Waka MPR Minta Publik Tenang Soal Stok BBM: Pasokan Timur Tengah Hanya 20 Persen
Baca dalam 60 detik
- Wakil Ketua MPR meminta publik tetap tenang soal pasokan BBM karena ketergantungan impor dari Timur Tengah hanya 20%.
- Stok BBM nasional dipastikan dalam level aman berkat strategi diversifikasi pemasok.
- Masyarakat diminta menghindari panic buying yang bisa mengganggu distribusi lokal.

Waka MPR Minta Publik Tenang Soal Stok BBM: Pasokan Timur Tengah Hanya 20 Persen
Wakil Ketua MPR RI meminta masyarakat Indonesia untuk tidak panik menghadapi isu kelangkaan bahan bakar minyak (BBM) akibat eskalasi konflik di wilayah Timur Tengah. Berdasarkan laporan detikcom, pemerintah memastikan bahwa ketahanan energi nasional masih berada dalam level aman.

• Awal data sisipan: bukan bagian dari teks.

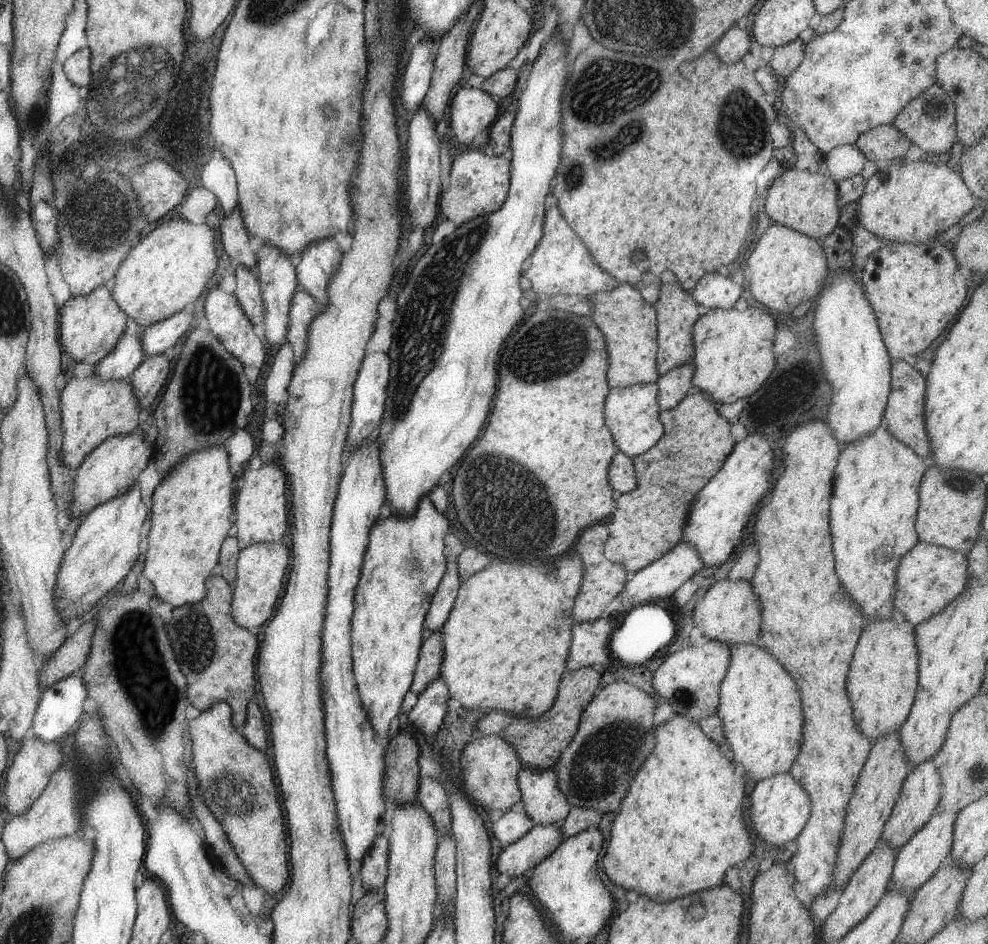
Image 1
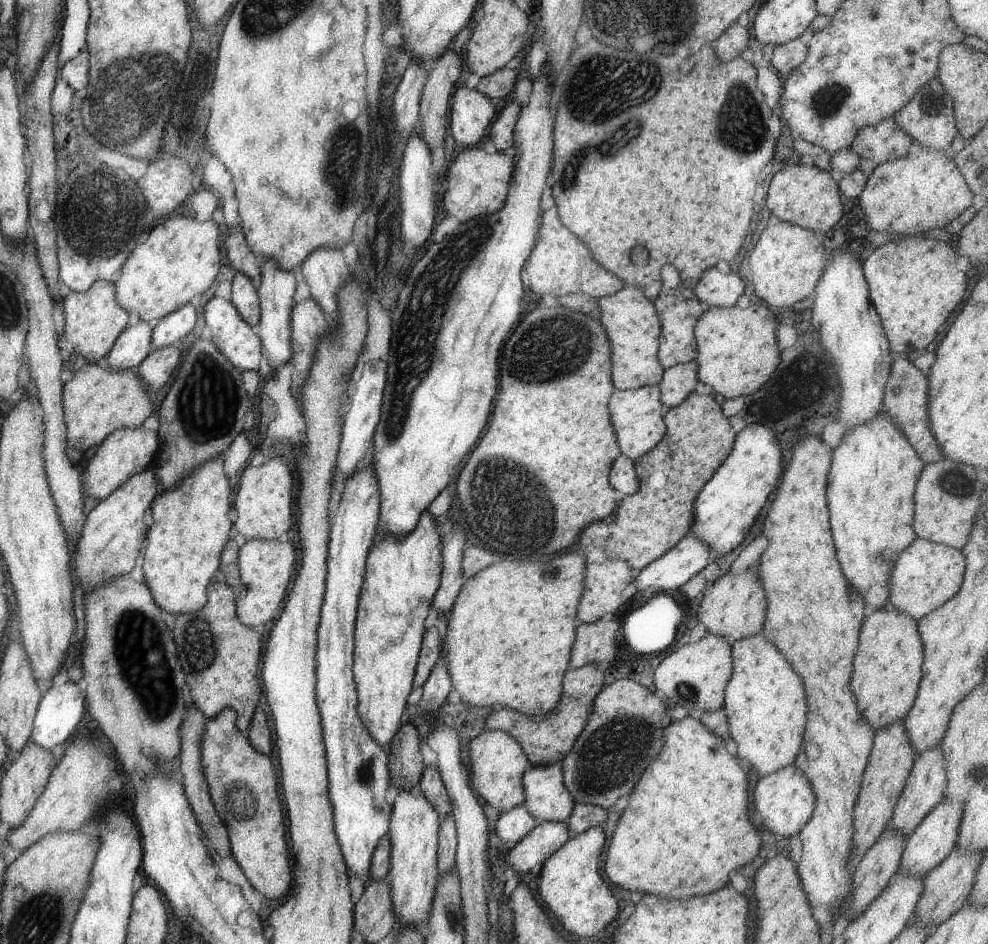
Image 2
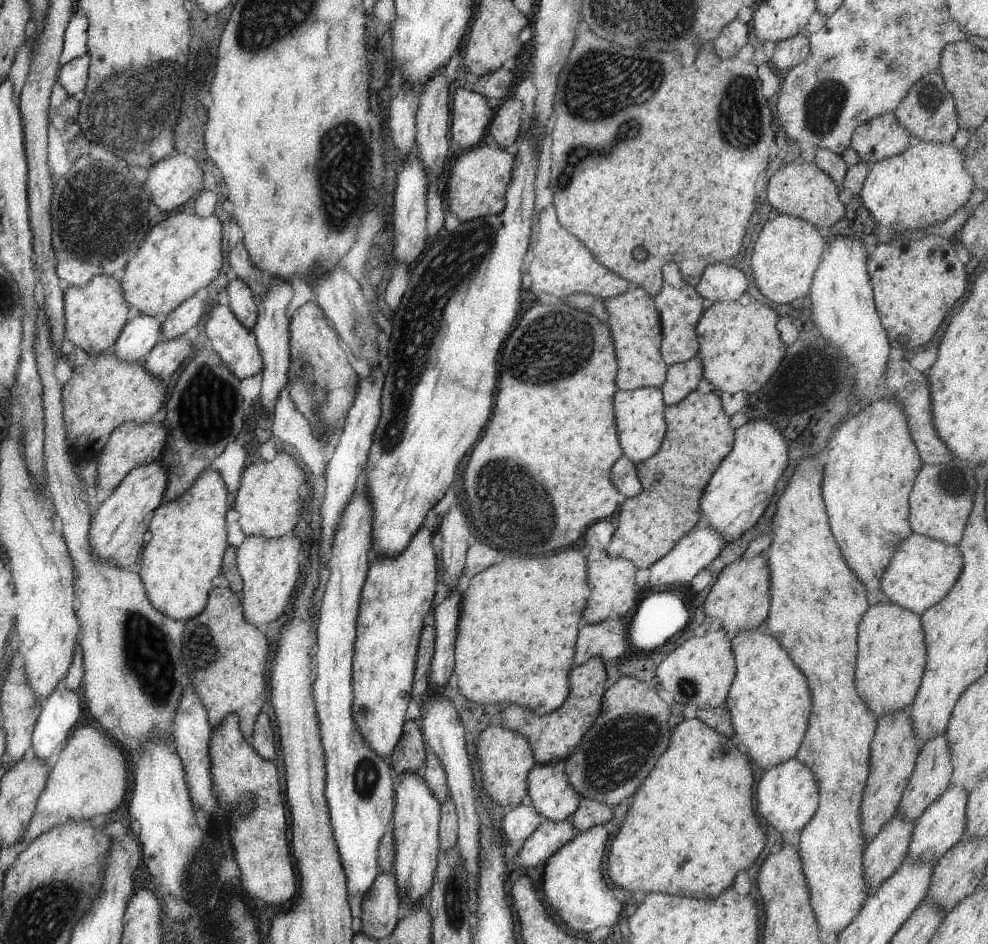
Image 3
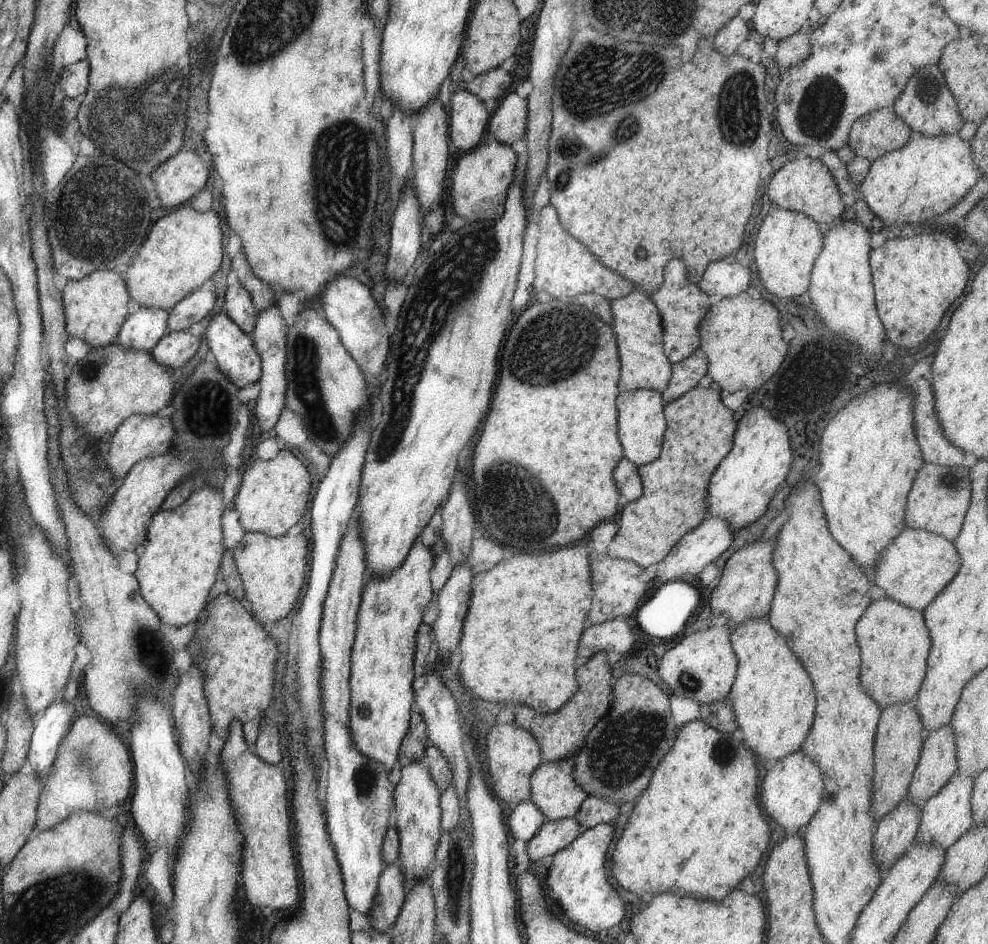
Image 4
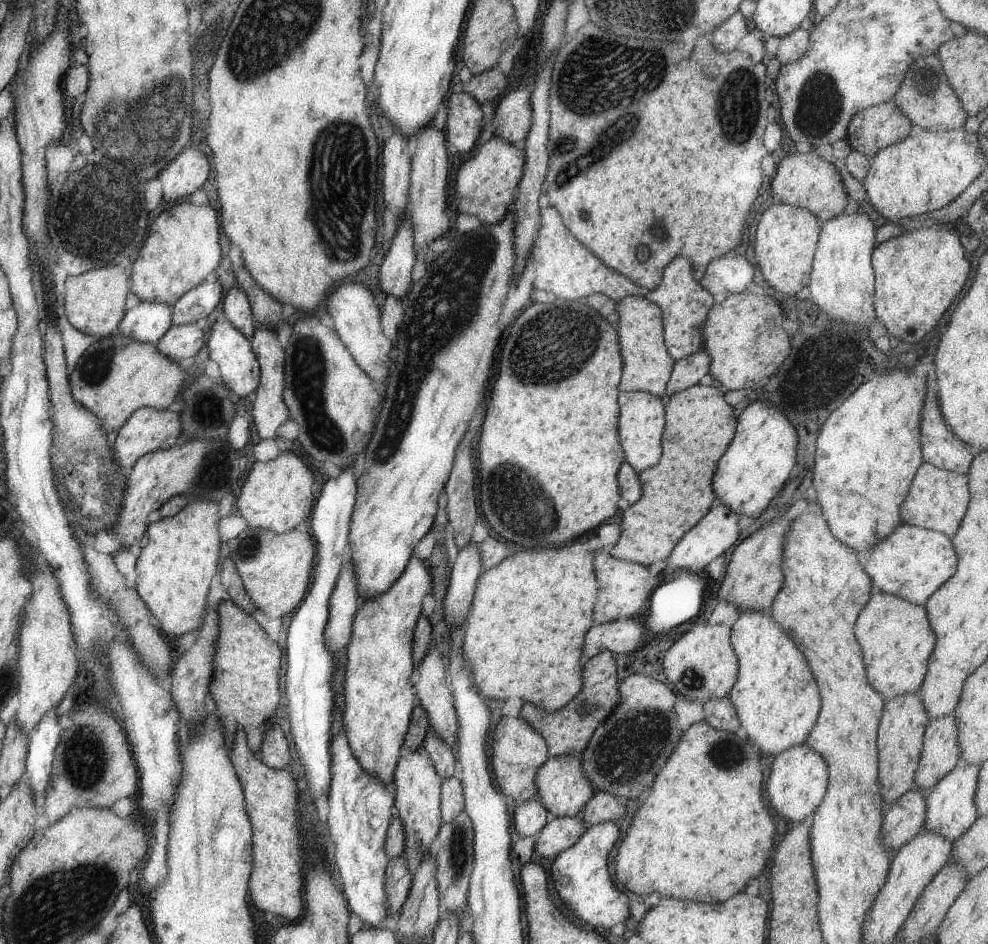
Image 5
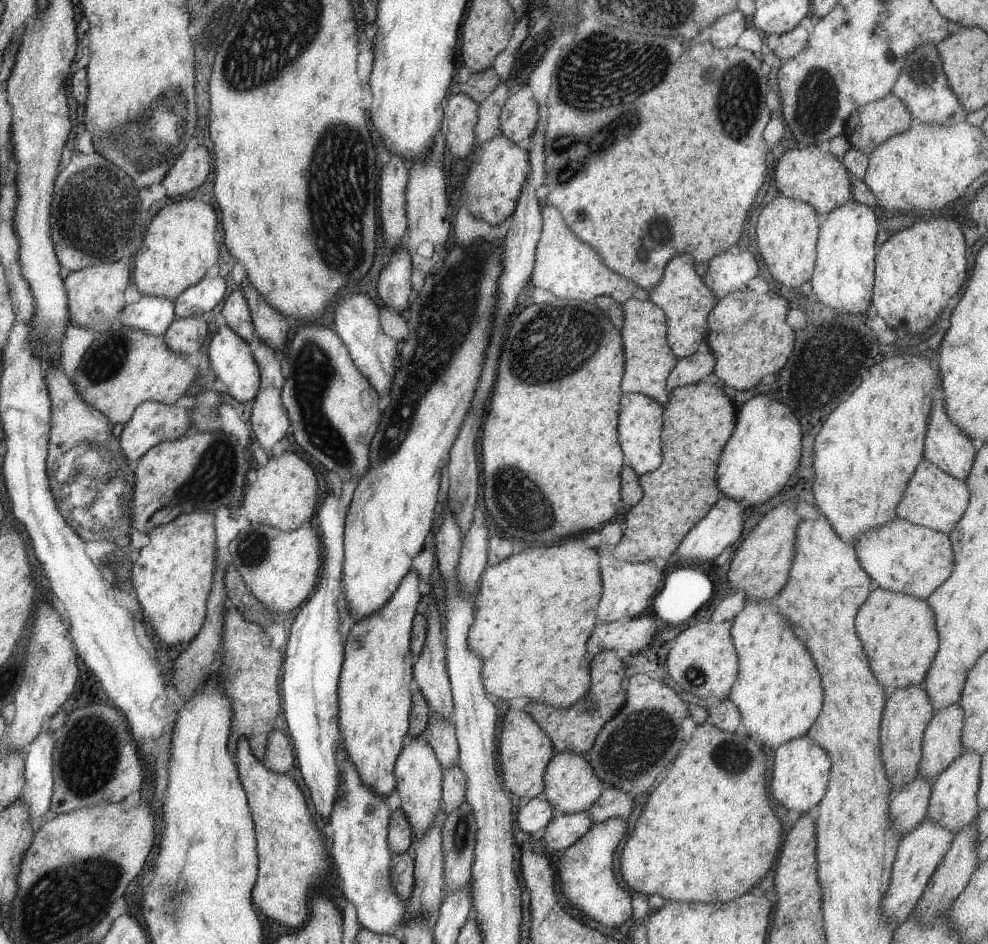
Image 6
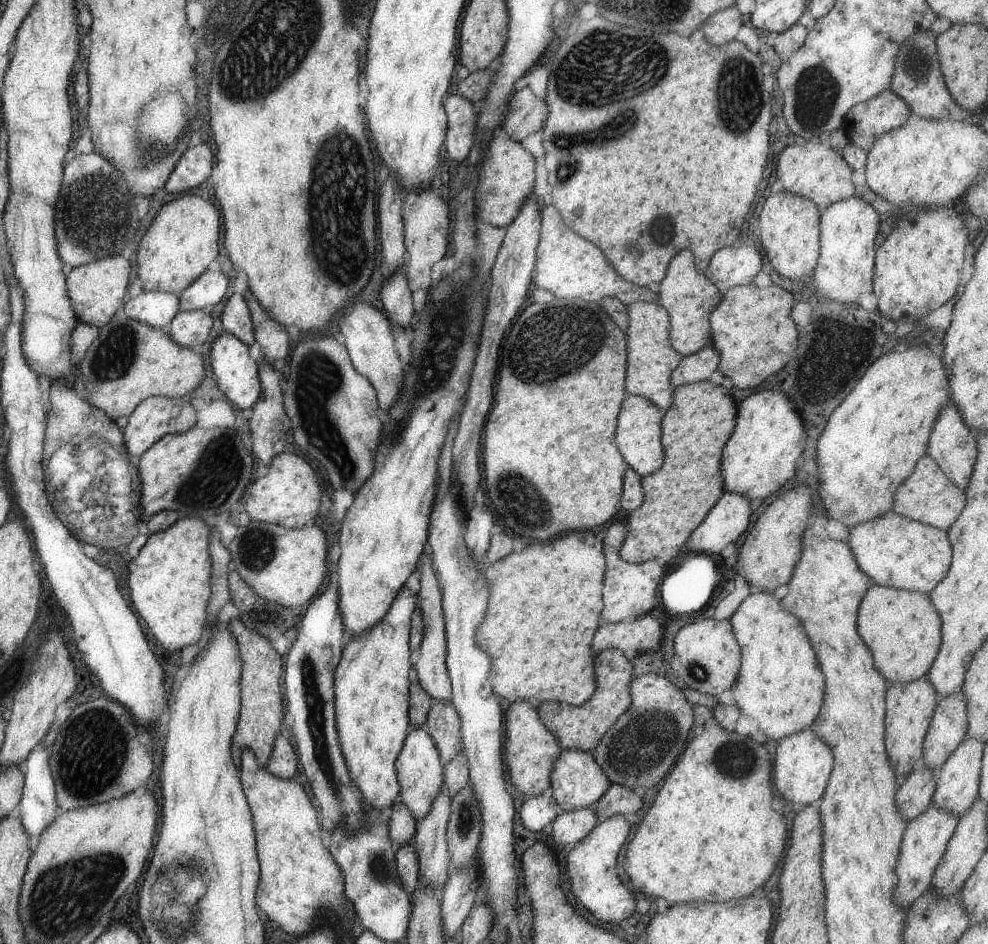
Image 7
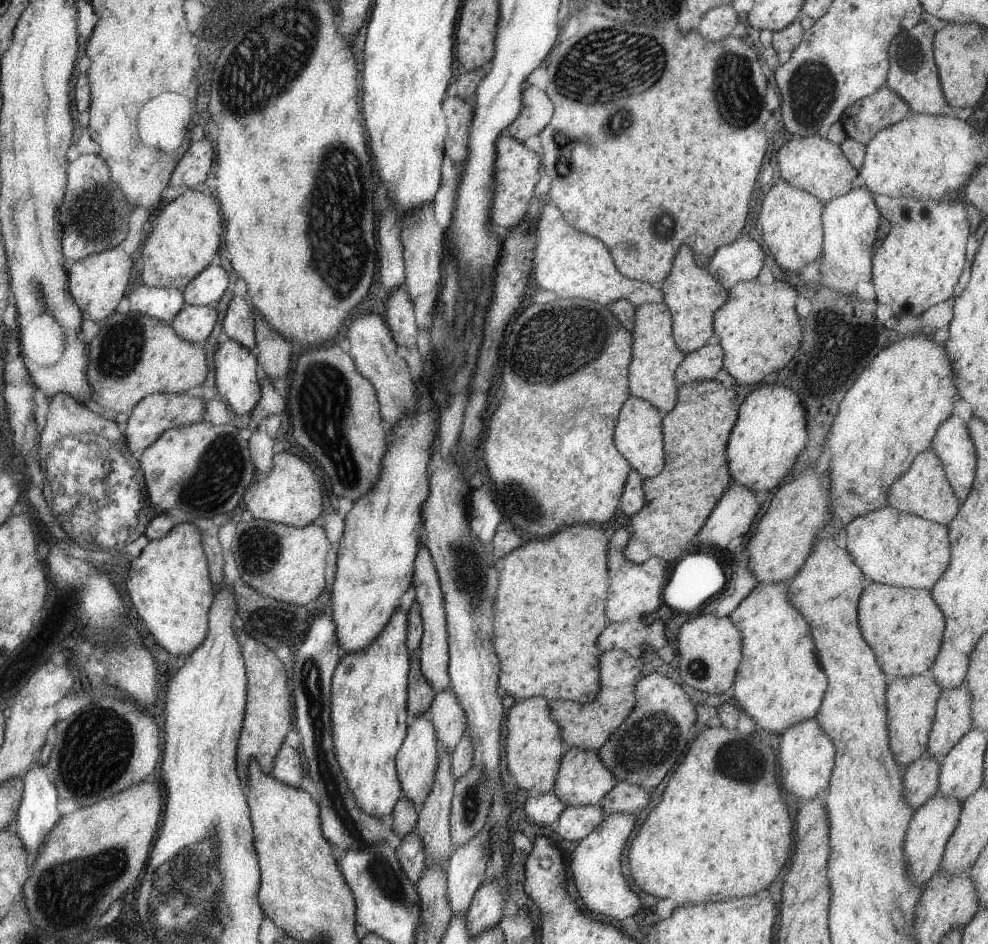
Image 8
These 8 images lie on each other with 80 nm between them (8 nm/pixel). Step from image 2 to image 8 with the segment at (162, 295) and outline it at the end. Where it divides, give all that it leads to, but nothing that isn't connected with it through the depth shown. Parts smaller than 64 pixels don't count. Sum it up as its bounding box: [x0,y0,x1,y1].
[142,190,222,290]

Dalam keterangannya, pimpinan MPR tersebut menjelaskan bahwa ketergantungan Indonesia terhadap impor minyak mentah dari kawasan Timur Tengah saat ini hanya berkisar di angka 20 persen. Sebagian besar pasokan energi nasional telah didiversifikasi dari sumber domestik dan mitra dagang di kawasan lain.
STATISTIK KETAHANAN ENERGI NASIONAL (MARET 2026)
| Sumber Pasokan | Kontribusi & Status Keamanan |
|---|---|
| Impor Timur Tengah | Menyumbang sekitar 20% dari total kebutuhan; terdampak risiko geopolitik namun terkendali. |
| Pasokan Domestik | Optimalisasi produksi hulu migas nasional menjadi prioritas utama mitigasi. |
| Cadangan Nasional | Stok BBM Pertamina dipastikan cukup untuk memenuhi kebutuhan hingga 20-30 hari ke depan. |
Pemerintah juga menghimbau agar masyarakat tidak melakukan tindakan panic buying yang justru dapat memicu gangguan distribusi di lapangan. Upaya diplomasi energi terus dilakukan untuk memastikan stabilitas harga dan ketersediaan pasokan energi bagi industri maupun rumah tangga tetap terjaga di tengah ketidakpastian global.
Strategi diversifikasi energi melalui pemanfaatan energi baru terbarukan (EBT) dan peningkatan penggunaan bahan bakar nabati juga ditekankan sebagai langkah jangka panjang untuk mengurangi ketergantungan pada fluktuasi pasar minyak dunia. MPR mendorong pengawasan ketat terhadap distribusi BBM bersubsidi agar tepat sasaran selama periode krusial ini.